Que mettre dans son assiette pour limiter les risques de dépression ?

Les protéines

Elles sont fabriquées à partir de vingt acides aminés différents, dont huit sont apportés par l’alimentation car nous ne sommes pas capables de les synthétiser. Or, de nombreux neurotransmetteurs dans le cerveau (les neurotransmetteurs sont les molécules chimiques qui permettent aux cellules nerveuses de communiquer entre elles) sont fabriqués à partir d’acides aminés.

C’est le cas par exemple de la sérotonine (qui influence principalement l’humeur) et de la dopamine (qui influence la motivation), produites à partir des acides aminés tryptophane et tyrosine. Un apport insuffisant de ces acides aminés entraîne une réduction de la synthèse des neurotransmetteurs concernés, se traduisant par une dégradation de l’humeur et une augmentation de l’agressivité.

Les vitamines B

Les vitamines B, et en particulier les vitamines B6, B9 et B12, interviennent dans la production de la sérotonine et de la dopamine. Une carence en ces vitamines se répercute nécessairement sur la disponibilité de ces neurotransmetteurs, et donc sur notre humeur. Or, la carence en folates (B9) est extrêmement fréquente chez les patients déprimés, et plus les taux sont faibles, plus les patients sont « mélancoliques ».

Des changements cognitifs sont observés chez les adolescents présentant un déficit limite en vitamine B12.

Chez les personnes âgées, une supplémentation en cette vitamine améliore les fonctions cérébrales et cognitives, retarde l’apparition de la démence et améliore la fonction langagière des personnes atteintes de troubles cognitifs. Les principales sources alimentaires de vitamines B sont les levures de bière ou alimentaires (torula), les graines, les grains entiers, les noix, ainsi que les abats, les légumes secs ou verts, les fruits et les produits laitiers.

SAMe et TMG

Ces sigles désignent respectivement la s-adénosyl méthionine et la triméthylglycine.

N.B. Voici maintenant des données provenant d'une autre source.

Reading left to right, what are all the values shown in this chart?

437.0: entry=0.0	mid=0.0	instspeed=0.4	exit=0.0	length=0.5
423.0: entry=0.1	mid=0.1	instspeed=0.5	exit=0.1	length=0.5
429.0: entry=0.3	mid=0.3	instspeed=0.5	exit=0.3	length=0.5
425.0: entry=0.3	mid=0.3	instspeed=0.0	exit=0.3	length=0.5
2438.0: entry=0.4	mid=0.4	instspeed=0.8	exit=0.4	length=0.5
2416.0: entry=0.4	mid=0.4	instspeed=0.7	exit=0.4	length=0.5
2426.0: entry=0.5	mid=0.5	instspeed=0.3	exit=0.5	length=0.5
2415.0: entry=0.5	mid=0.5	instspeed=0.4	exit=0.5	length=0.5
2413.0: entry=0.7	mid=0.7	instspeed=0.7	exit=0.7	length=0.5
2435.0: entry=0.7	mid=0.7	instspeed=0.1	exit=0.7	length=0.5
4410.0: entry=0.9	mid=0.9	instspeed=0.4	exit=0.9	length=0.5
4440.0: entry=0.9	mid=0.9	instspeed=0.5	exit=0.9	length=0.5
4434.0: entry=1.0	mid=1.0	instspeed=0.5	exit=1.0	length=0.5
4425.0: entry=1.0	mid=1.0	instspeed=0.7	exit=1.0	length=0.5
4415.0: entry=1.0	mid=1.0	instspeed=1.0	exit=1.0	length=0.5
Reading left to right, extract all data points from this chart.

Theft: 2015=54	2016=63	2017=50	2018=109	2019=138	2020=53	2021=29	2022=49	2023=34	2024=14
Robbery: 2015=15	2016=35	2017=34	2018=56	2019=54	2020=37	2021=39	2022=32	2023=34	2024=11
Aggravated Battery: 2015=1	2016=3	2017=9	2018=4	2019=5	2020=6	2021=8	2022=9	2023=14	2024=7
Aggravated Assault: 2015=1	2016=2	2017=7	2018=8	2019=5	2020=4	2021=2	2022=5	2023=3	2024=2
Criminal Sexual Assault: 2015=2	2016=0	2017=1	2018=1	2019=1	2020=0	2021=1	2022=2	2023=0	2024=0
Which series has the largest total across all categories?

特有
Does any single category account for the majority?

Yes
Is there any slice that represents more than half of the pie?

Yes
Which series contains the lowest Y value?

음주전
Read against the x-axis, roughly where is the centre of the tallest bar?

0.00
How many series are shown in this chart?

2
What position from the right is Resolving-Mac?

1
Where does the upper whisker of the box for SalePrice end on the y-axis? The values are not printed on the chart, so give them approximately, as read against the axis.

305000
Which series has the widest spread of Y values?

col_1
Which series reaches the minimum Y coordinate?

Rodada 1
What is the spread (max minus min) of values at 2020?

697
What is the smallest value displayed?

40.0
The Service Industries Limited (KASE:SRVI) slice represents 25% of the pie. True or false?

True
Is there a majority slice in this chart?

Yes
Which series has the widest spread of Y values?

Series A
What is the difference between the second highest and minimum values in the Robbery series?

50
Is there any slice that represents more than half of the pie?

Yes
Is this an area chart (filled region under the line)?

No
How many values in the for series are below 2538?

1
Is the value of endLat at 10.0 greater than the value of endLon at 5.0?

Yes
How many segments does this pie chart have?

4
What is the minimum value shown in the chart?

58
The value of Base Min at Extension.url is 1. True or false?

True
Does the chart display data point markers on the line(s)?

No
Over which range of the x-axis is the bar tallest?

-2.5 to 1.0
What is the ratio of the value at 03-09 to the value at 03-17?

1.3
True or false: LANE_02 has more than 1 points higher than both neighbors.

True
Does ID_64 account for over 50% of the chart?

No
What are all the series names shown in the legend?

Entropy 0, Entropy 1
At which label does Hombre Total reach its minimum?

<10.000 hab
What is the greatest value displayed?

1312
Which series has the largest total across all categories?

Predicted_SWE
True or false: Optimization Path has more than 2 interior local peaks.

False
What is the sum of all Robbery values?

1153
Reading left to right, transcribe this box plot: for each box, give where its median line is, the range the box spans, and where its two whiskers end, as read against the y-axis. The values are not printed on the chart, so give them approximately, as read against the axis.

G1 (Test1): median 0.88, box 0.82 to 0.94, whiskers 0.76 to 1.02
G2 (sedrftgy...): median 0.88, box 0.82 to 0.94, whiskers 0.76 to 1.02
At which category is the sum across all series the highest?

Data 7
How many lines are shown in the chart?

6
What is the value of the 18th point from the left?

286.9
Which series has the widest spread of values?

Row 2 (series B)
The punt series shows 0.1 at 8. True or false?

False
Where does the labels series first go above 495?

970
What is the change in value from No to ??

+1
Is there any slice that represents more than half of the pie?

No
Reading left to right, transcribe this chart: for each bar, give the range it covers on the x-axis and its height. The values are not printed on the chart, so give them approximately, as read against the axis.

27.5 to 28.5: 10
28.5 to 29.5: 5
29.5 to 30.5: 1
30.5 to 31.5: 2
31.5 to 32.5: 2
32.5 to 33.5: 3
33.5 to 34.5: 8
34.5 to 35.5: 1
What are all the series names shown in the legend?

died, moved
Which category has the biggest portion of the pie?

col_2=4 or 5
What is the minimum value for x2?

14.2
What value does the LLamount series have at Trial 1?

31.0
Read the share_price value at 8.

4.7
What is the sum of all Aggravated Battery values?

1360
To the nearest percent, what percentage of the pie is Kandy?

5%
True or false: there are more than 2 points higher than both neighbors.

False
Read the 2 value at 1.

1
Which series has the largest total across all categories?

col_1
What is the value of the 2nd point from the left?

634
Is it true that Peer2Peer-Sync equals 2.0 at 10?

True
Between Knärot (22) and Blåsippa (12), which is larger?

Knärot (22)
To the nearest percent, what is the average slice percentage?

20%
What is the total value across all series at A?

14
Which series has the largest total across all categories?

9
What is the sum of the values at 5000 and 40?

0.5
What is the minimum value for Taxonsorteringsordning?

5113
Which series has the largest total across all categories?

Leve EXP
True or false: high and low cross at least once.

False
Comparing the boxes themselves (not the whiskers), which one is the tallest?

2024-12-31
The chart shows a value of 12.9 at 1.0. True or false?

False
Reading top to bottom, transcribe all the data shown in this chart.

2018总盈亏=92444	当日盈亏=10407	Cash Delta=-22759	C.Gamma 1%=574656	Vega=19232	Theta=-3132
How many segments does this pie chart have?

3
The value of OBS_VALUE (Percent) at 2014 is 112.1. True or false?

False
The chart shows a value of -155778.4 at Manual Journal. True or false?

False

Dérivés des acides aminés méthionine et glycine, ces deux nutriments ont fait l’objet de plusieurs études.

  • La SAMe est ainsi l’antidépresseur naturel le plus étudié. De nombreuses études ont montré qu’il était aussi et même plus efficace que les antidépresseurs classiques et fonctionnait plus rapidement.
  • La TMG est une alternative moins coûteuse en supplémentation et plus stable. Dans le corps, elle se transforme en SAMe, mais nécessite d’être apportée en plus grande quantité pour être efficace.

Les acides gras oméga-3

Plus connus, les oméga-3 font partie des constituants structurels des membranes, notamment dans le cerveau. Ils modulent le mécanisme de communication entre les neurones du cerveau.

Parmi les oméga-3, c’est la concentration en DHA (l’acide dOcosahÉxanoïque) qui affecte le plus la perméabilité des membranes des cellules du système nerveux central. Le déficit en DHA est donc logiquement lié au dysfonctionnement de la communication via la sérotonine et la dopamine ! Il a en effet été montré que les oméga-3 ont une influence directe sur le statut sérotoninergique en améliorant la production et la réception de la sérotonine.

En pratique

On retrouve donc finalement les grandes lignes du régime alimentaire de type méditerranéen, qui outre son effet protecteur sur le système cardiovasculaire, se révèle donc aussi préventif des troubles cognitifs, et en particulier de la dépression. Privilégier les légumes, les fruits, le poisson et les céréales complètes vous permettra de faire le plein de protéines de qualité, de vitamines B et des oméga-3 dont votre cerveau a besoin pour garder une bonne humeur. Nos choix alimentaires ne modifient donc pas uniquement notre silhouette et notre santé physique. Ils impactent aussi directement notre joie de vivre, et donc notre capacité au bonheur. Cela vaut le coup de soigner son assiette, non ?

SOURCES :

Khanna P. et al. 2019. Nutritional aspects of depression in adolescents. A systematic review. Int. J. Prev. Med. 10.4103/ijpvm.IJPVM_400_18.
Lojko D. et al. 2018. Is diet important in bipolar disorder?